# Document text:
WE NEED TO STOP ‘SHOULDING’ OURSELVES

I almost titles this “WE SHOULD STOP SHOULDING OURSELVES,” but irony aside, it seems to be something we all do.  I should do this; I should do that.  I should be thinner or prettier or richer.  I should be further along in my career; I should workout more or meditate or journal.  I should go to college or I should drop out.  I should work fewer hours or I should work more.  I should change jobs or I should just plain quit my job and become a lady/gentleman of leisure.  Should, should, should!  With all this shoulding going on, it’s no wonder we feel such discontent, like we aren’t living up to our potential.

The dictionary on my iMac defines SHOULD as:

1 used to indicate obligation, duty or correctness, typically when criticizing someone’s actions: he should have been careful | I think we should trust our people more | you shouldn’t have gone.   2 used to indicate what is probable:  $348 million should be enough to buy him out | the bus should arrive in a few minutes.  3 formal expressing the conditional mood.  –(in the first person) indicating the consequence of an imagined event:  if I were to obey my first impulse, I should spend my days writing letters.  –referring to a possible event or situation: if you should change your mind, I’ll be at the hotel | should anyone arrive late, admission is likely to be refused.  4 used in a clause with “that” after a main clause describing feelings: it is astonishing that we should find violence here.  5 used in a clause with “that” expressing purpose: in order that training should be effective it must be planned systematically.  6 (in the first person) expressing a polite request or acceptance: we should be grateful for your advice.  7 (in the first person) expressing a conjecture of hope: he’ll have a sore head, I should imagine | “It won’t happen again.” “I should hope not.”  8 used to emphasize to a listener how striking an event is or was: you should have seen Marge’s face.

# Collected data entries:
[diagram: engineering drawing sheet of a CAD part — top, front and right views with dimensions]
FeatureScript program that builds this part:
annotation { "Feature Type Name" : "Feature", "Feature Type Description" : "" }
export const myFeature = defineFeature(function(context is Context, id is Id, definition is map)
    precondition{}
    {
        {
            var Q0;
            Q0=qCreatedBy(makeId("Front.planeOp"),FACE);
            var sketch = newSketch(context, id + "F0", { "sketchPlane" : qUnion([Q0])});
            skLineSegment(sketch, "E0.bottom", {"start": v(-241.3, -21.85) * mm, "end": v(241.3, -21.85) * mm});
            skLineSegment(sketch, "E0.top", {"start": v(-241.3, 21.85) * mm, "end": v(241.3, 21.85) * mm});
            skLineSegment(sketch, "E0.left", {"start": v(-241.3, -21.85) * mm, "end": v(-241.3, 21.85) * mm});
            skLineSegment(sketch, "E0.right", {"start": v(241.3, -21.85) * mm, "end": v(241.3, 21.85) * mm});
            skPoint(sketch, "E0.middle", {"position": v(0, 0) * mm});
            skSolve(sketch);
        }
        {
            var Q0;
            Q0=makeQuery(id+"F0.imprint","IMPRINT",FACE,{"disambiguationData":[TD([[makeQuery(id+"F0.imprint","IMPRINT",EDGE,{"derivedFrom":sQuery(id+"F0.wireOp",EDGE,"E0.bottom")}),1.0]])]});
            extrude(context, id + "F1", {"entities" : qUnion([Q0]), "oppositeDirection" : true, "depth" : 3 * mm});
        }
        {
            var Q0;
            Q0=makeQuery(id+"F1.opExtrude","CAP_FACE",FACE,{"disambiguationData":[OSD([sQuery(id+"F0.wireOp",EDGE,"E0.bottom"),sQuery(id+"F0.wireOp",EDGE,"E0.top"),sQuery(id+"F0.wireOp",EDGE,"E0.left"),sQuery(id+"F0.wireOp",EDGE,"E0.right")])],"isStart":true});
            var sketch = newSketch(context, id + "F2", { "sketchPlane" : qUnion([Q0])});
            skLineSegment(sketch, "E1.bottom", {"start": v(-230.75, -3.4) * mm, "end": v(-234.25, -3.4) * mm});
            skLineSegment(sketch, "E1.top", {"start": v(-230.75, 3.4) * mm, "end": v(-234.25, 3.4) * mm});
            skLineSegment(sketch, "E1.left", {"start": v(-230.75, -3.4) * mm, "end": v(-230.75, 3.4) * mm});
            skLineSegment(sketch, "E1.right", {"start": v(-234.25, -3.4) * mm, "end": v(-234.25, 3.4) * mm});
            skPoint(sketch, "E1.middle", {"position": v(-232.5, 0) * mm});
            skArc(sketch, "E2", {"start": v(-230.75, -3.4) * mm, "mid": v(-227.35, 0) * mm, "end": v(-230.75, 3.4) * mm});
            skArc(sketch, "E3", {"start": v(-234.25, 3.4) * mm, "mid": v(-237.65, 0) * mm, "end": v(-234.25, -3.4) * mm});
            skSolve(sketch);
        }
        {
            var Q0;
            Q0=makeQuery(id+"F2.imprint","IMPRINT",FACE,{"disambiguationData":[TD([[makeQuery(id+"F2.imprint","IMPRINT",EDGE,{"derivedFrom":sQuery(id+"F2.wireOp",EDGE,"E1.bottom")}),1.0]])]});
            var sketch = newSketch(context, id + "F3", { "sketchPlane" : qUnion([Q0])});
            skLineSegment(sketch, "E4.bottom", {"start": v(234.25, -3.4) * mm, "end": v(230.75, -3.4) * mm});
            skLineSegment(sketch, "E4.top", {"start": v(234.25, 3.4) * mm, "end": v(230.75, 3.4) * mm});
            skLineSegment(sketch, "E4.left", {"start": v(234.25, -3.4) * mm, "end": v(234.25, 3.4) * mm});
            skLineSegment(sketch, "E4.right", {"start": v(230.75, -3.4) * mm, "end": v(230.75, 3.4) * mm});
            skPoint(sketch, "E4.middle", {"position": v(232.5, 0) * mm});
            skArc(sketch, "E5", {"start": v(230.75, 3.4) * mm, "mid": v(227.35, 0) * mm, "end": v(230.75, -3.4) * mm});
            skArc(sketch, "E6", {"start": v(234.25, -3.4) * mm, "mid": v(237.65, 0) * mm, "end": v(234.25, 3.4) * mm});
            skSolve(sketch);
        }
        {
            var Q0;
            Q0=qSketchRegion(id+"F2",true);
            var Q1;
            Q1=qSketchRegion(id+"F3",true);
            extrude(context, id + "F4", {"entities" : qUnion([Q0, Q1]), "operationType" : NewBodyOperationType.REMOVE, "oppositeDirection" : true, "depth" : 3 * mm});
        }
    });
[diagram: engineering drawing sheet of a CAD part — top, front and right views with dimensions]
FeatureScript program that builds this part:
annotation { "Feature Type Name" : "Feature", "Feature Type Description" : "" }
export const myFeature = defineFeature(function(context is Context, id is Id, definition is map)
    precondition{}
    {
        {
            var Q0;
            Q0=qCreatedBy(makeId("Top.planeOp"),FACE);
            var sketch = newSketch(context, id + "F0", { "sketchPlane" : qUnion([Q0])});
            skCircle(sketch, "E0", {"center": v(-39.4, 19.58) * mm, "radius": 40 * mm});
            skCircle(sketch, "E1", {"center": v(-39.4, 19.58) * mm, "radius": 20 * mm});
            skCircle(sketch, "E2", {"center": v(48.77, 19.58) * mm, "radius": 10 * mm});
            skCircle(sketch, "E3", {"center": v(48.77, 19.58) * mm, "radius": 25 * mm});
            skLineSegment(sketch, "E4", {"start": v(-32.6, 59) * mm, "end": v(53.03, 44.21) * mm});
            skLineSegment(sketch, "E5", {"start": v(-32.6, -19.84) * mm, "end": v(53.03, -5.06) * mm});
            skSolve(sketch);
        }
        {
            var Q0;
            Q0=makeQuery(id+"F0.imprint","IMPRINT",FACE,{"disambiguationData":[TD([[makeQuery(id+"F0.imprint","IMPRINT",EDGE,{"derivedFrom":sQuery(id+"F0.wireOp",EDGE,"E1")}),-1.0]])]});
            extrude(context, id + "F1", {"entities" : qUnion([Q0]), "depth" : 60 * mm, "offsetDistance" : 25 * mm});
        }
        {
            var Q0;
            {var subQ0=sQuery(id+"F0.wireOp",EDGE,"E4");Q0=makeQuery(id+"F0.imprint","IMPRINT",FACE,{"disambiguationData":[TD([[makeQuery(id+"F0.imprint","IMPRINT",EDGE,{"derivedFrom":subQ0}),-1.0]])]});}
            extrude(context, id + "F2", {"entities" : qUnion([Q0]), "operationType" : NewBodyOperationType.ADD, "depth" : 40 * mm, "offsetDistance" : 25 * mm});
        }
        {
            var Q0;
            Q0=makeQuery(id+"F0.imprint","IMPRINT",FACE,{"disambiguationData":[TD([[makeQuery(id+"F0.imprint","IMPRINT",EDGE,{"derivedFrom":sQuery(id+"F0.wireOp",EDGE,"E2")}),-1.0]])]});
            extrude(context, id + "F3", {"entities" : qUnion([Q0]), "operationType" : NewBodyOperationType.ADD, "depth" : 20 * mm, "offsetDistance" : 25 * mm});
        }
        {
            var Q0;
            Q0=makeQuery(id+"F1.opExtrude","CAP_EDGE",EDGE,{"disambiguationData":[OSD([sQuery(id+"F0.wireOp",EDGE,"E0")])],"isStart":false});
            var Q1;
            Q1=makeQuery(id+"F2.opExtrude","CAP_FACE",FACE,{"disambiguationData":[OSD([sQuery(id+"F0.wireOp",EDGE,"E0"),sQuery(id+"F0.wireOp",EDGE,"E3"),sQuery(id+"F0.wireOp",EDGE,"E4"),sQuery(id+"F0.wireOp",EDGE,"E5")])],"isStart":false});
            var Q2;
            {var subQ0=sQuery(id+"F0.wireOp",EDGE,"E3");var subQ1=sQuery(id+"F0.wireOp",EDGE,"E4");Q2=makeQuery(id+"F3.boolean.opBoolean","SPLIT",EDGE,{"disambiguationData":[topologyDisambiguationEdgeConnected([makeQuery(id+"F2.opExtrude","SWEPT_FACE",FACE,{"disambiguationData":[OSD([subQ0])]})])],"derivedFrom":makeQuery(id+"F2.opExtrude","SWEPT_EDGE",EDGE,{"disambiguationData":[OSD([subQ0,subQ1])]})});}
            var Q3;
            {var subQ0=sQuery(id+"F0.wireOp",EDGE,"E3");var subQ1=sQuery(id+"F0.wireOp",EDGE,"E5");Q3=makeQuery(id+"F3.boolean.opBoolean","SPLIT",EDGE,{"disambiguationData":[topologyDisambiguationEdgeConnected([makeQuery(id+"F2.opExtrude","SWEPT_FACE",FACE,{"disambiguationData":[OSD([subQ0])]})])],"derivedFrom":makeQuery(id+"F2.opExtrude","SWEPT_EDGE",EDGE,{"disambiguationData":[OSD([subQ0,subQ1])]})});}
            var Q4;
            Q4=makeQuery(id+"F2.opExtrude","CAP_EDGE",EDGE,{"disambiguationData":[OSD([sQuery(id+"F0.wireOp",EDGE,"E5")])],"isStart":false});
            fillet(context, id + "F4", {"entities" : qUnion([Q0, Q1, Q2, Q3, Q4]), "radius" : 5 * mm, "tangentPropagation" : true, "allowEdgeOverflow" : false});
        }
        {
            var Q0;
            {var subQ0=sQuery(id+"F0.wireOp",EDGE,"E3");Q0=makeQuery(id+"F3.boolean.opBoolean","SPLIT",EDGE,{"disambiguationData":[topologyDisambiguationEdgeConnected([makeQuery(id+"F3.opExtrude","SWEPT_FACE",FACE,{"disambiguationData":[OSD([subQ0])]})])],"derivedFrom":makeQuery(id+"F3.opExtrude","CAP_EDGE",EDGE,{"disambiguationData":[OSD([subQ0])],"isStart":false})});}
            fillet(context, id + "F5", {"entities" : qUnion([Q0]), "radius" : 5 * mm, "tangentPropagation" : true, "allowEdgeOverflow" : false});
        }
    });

# Problems to work on:
1. From the piece on "shoulding" ourselves, reproduce the passage starting with "WE NEED TO STOP" and going on through "to our potential.".
2. In the piece on "shoulding" ourselves, what title did the writer almost give it?

# Per-task outputs:
1.
WE NEED TO STOP ‘SHOULDING’ OURSELVES

I almost titles this “WE SHOULD STOP SHOULDING OURSELVES,” but irony aside, it seems to be something we all do.  I should do this; I should do that.  I should be thinner or prettier or richer.  I should be further along in my career; I should workout more or meditate or journal.  I should go to college or I should drop out.  I should work fewer hours or I should work more.  I should change jobs or I should just plain quit my job and become a lady/gentleman of leisure.  Should, should, should!  With all this shoulding going on, it’s no wonder we feel such discontent, like we aren’t living up to our potential.

2. "WE SHOULD STOP SHOULDING OURSELVES"